Low-photon phase imaging is essential in applications where the signal is limited by short exposure times, faint targets, or the need to protect delicate samples. We address this challenge with Poisson Wavefront Imaging (PWI), an optimization-based method that incorporates Poisson photon statistics and a smoothness prior to improve wavefront reconstruction. By using multiple spatial light modulator's phase patterns, PWI enhances Fisher information, boosting theoretical accuracy and regularizing the retrieval process effectively. In simulations, PWI approaches the theoretical phase error limit, and in experiments it reduces phase error by up to 1.6x compared to the Gerchberg-Saxton algorithm, achieving 1.8x higher resolution wavefront imaging in low photon regime. This method advances photon-limited imaging with applications in astronomy, semiconductor metrology, and biological systems.

Paper Structure

This paper contains 6 sections, 5 equations, 4 figures, 1 table.

Figures (4)

  • Figure 1: Overview of PWI frameworks. A. Simplified diagram of coded-detection setup. B. PWI using multiple phase diversity patterns $\{\Phi_i\}_{i=1, \dots, M}$ and corresponding measured images $\{I_i\}_{i=1, \dots, M}$. C. Iterative reconstruction of the complex e-fields through forward and backward propagation.
  • Figure 2: Theoretical accuracy vs. reconstruction performance for SHWFS and PWI. A. Simulation setups for PWI and SHWFS, illustrating their detection architectures. B. Dashed curves show the square root of the Cramer–Rao lower bound, representing the theoretical phase precision for the SHWFS (blue) and for PWI using either random phase diversity (red) or a flat phase pattern (black, serving as the no-diversity reference). Solid curves show the corresponding reconstruction phase RMSE: SHWFS (blue) and PWI with (orange) and without (red) TV regularization.
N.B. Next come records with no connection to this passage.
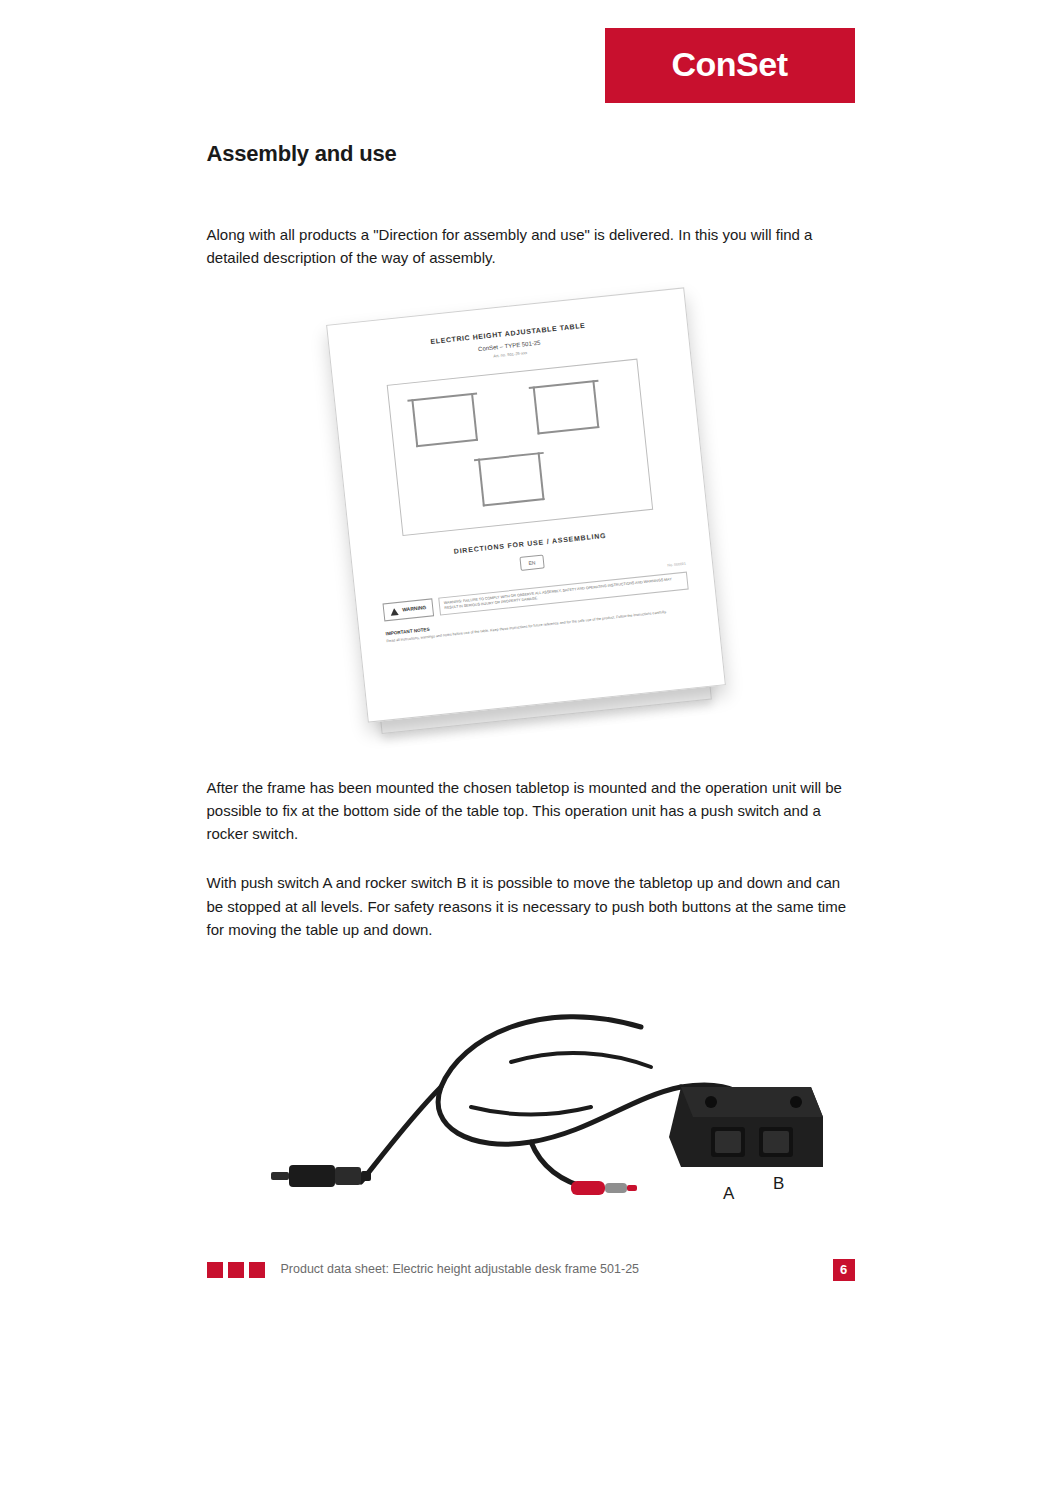ConSet
Assembly and use
Along with all products a "Direction for assembly and use" is delivered. In this you will find a detailed description of the way of assembly.
ELECTRIC HEIGHT ADJUSTABLE TABLE
ConSet – TYPE 501-25
Art. no. 501-25-xxx
DIRECTIONS FOR USE / ASSEMBLING
EN
WARNING
WARNING: FAILURE TO COMPLY WITH OR OBSERVE ALL ASSEMBLY, SAFETY AND OPERATING INSTRUCTIONS AND WARNINGS MAY RESULT IN SERIOUS INJURY OR PROPERTY DAMAGE.
IMPORTANT NOTES Read all instructions, warnings and notes before use of the table. Keep these instructions for future reference and for the safe use of the product. Follow the instructions carefully.
No. 000001
After the frame has been mounted the chosen tabletop is mounted and the operation unit will be possible to fix at the bottom side of the table top. This operation unit has a push switch and a rocker switch.
With push switch A and rocker switch B it is possible to move the tabletop up and down and can be stopped at all levels. For safety reasons it is necessary to push both buttons at the same time for moving the table up and down.
A B
Product data sheet: Electric height adjustable desk frame 501-25
6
The PWI reconstruction curves (solid orange and red) should both be compared to the dashed red CRLB. Note that due to phase wrapping, the maximum attainable RMSE is constrained to approximately 0.28 (green dash–dot line). C. Reconstructed phase images at 10,000, 158, and 1.58 mean photons per pixel for PWI with TV and SHWFS; bottom-row insets show SHWFS intensity measurements.
  • Figure 3: Comparative analysis of phase reconstruction across varied photon levels. A. Phase retrieval methods; GS, Poisson, and Poisson with TV prior are shown at total exposure times of 240, 26.4, 7.0 and 1.9 ms, correlating with cumulative mean photons per pixel and total photons from 24 measurements. B. Correlation plots between ground truth and reconstructed phases demonstrate fidelity across different photon settings. C-D. Phase cross sections along elements 2–6 in Group 6 of the USAF resolution target, shown for mean photon levels of 257.8 (C) and 66.0 (D). Each panel displays, from top to bottom, GS, PWI, and PWI+TV results with ground truth profile (black). Reconstructions used 24 SLM phase patterns and 400 iterations.
  • Figure 4: Phase retrieval tested across varying photon levels using a Purdue logo and stained tissue images displayed on the SLM. Phases are retrieved from 16 images with different SLM patterns. Total photon count from all images has an uncertainty of ±13%. Each retrieval process involves 700 iterations. Ground truth phases and corresponding RMSE errors are shown in (B).